The best bit? Everything fits, it all makes sense. The frontlines are calling for armoured support? Build a tank garage. The enemy have deployed vehicles of their own? Fix up a bunker stocked with rocket launchers. Mix it up by leading a charge on foot and then take to the skies and have an aerial dogfight with the titular Starhawks. LightBox know exactly what you're going to want to do, and they've made executing those things highly intuitive.
However, romping across a battlefield from on high should be a liberating, empowering experience. Make no mistake, flying in Starhawk is delightful, rather unlike DICE's acclaimed FPS, but the aerial combat aspect is a little disappointing. In fact weapon balancing is a little poor all around, really. There's plenty of feedback, and you genuinely feel like you should be kicking ass at times, but there's no real result. Entire clips are often required to gun down a single foe, and the Hawks themselves suffer from being woefully underpowered. Pretending to be a sci-fi Icarus is lots of fun, but then again Icarus never really kicked ass, and it's not long before you're blown out of the sky with little to show for your aerial adventures.

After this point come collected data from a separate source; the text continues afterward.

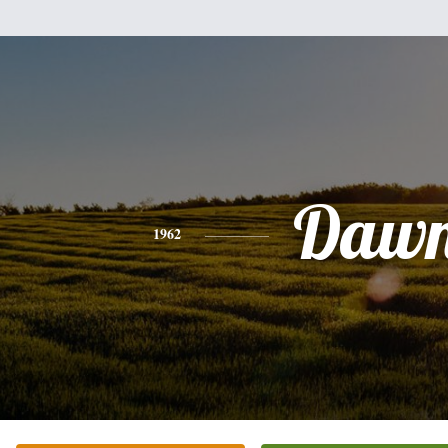
Daw
1962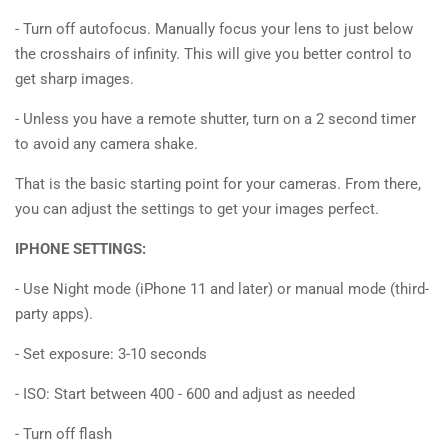
- Turn off autofocus. Manually focus your lens to just below
the crosshairs of infinity. This will give you better control to
get sharp images.
- Unless you have a remote shutter, turn on a 2 second timer
to avoid any camera shake.
That is the basic starting point for your cameras. From there,
you can adjust the settings to get your images perfect.
IPHONE SETTINGS:
- Use Night mode (iPhone 11 and later) or manual mode (third-
party apps).
- Set exposure: 3-10 seconds
- ISO: Start between 400 - 600 and adjust as needed
- Turn off flash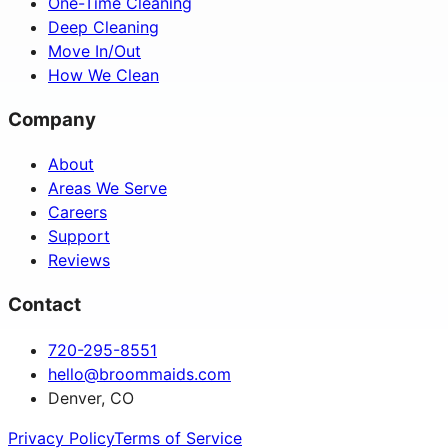
One-Time Cleaning
Deep Cleaning
Move In/Out
How We Clean
Company
About
Areas We Serve
Careers
Support
Reviews
Contact
720-295-8551
hello@broommaids.com
Denver, CO
Privacy Policy
Terms of Service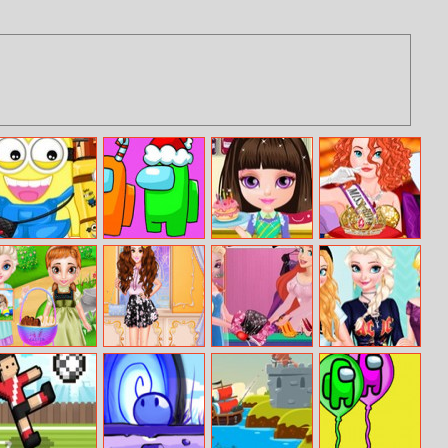
Minion Travel
Among Us
Baby Halen
Miss Royal
To New York
Christmas
Cook Style
Beauty
Coloring
Frozen Baby
Vlogger Beauty
Ariel Fashion
Princesses Band
Happy Easter
Boxes Unboxing
Dress Store
Tshirts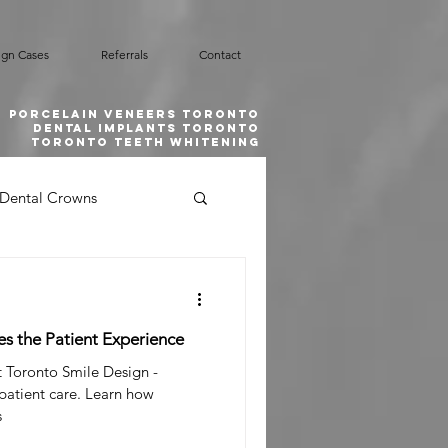
ign Cases
Referrals
Contact
Porcelain Veneers Toronto
Dental implants toronto
toronto teeth whitening
Dental Crowns
Smile Design
es the Patient Experience
l Emergency
t Toronto Smile Design -
 patient care. Learn how
s
 Grafting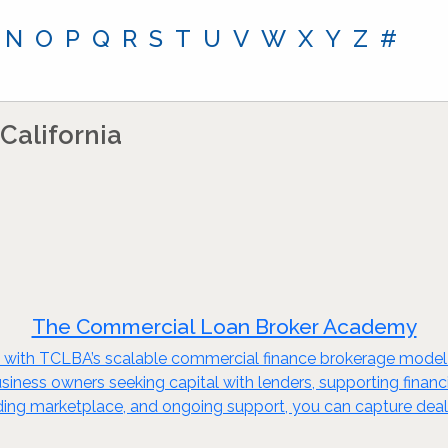
N
O
P
Q
R
S
T
U
V
W
X
Y
Z
#
California
The Commercial Loan Broker Academy
try with TCLBA’s scalable commercial finance brokerage mode
 business owners seeking capital with lenders, supporting finan
ending marketplace, and ongoing support, you can capture deal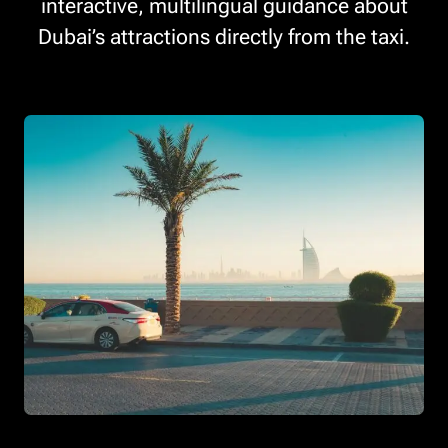
interactive, multilingual guidance about
Dubai’s attractions directly from the taxi.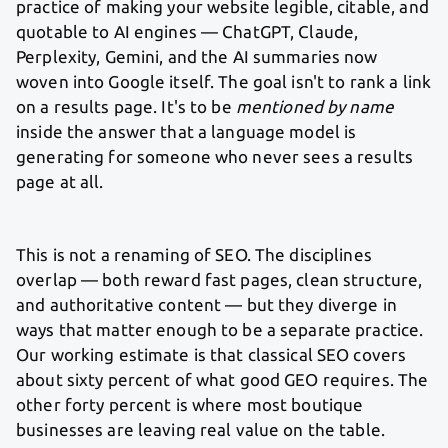
practice of making your website legible, citable, and
quotable to AI engines — ChatGPT, Claude,
Perplexity, Gemini, and the AI summaries now
woven into Google itself. The goal isn't to rank a link
on a results page. It's to be
mentioned by name
inside the answer that a language model is
generating for someone who never sees a results
page at all.
This is not a renaming of SEO. The disciplines
overlap — both reward fast pages, clean structure,
and authoritative content — but they diverge in
ways that matter enough to be a separate practice.
Our working estimate is that classical SEO covers
about sixty percent of what good GEO requires. The
other forty percent is where most boutique
businesses are leaving real value on the table.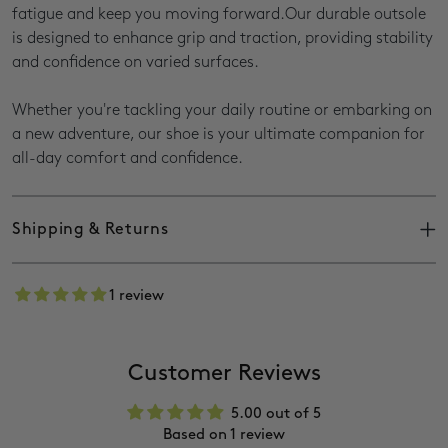
fatigue and keep you moving forward.Our durable outsole
is designed to enhance grip and traction, providing stability
and confidence on varied surfaces.
Whether you're tackling your daily routine or embarking on
a new adventure, our shoe is your ultimate companion for
all-day comfort and confidence.
Shipping & Returns
Shipping takes
with deliveries between
3–7 working days,
1 review
8am–5pm.
Delivery times may vary for outlying areas, sales, or peak
season.
Customer Reviews
You’ll receive a
once your order ships.
tracking number
(Please allow 24 hours before tracking online.)
5.00 out of 5
anywhere in SA on orders over
Free delivery
R1000.
Based on 1 review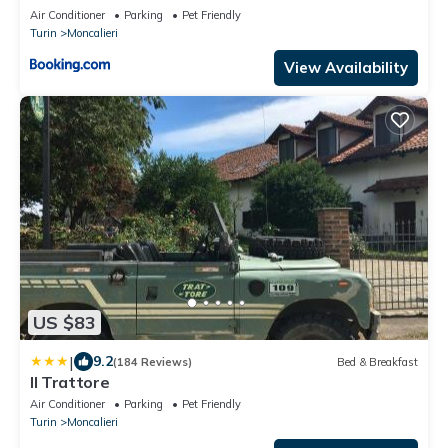
Air Conditioner
Parking
Pet Friendly
Turin
Moncalieri
View Availability
US $83
|
9.2
(184 Reviews)
Bed & Breakfast
Il Trattore
Air Conditioner
Parking
Pet Friendly
Turin
Moncalieri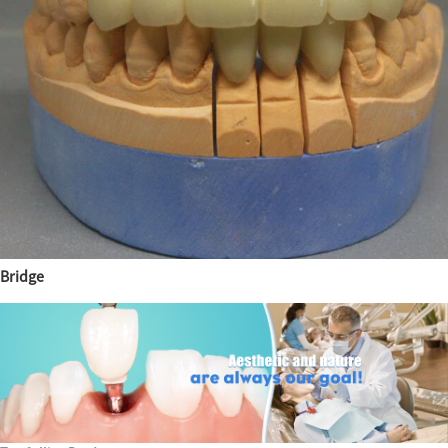
Bridge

But there are worse sins afoot, and most of them come from LightBox creating something genuinely fresh in this current climate and yet not really knowing what to do with it. The game modes are all genre staples and, although the Build and Battle mechanic does a fair amount to shake things up, the primarily defensive innovations never get to shine. You would have thought that an "Invasion"-style game mode would have been a no-brainer, with one team on offence, and one holding the fort, but there's not really anything like that to be found save in the co-op Survival mode. You have to hope that the CTF modes end up splitting themselves into two games of attack and defence really, and that just seems a little bit reductive, with games often extending for long periods as players lose track of the battle and an impasse appears inevitable, with patchy satisfaction the result. Only being allowed 32 structures in play at any one time doesn't help either.
At the end of the day, what you'll get from Starhawk really depends upon how much you're willing to put in. There are glimpses of a truly fantastic multiplayer experience here, and when it hits its stride, there's the feeling that this could be something very special indeed. The great thing is that some tailored DLC has the potential to make a huge difference. The balance can occasionally frustrate, but you'll never get tired of crushing a tank with a shiny new bunker. The most important thing to ask yourself, though, is whether or not you're looking for a deep multiplayer experience that rewards teamwork over maverick gameplay. If you answer yes, you might be able to look past the underwhelming campaign, forgive the wasted sci-fi-western opportunity, and enjoy the diamond in the rough that LightBox have provided.
- Build and Battle system works brilliantly
- The Hawks are a lot of fun to pilot
- Survival Mode is great (and offers dual-login splitscreen co-op)
- Weapon balance issues, particularly for the vehicles
- Undercooked singleplayer
- Uninspired game modes considering the opportunity
The Short Version: There's enough freshness here to make Starhawk a very attractive prospect for third-person shooter fans. The Build and Battle mechanic is well-implemented, and the fan-service is excellent. But balance issues, and a lack of ambition beyond the core game undermine what could have been an utter gem.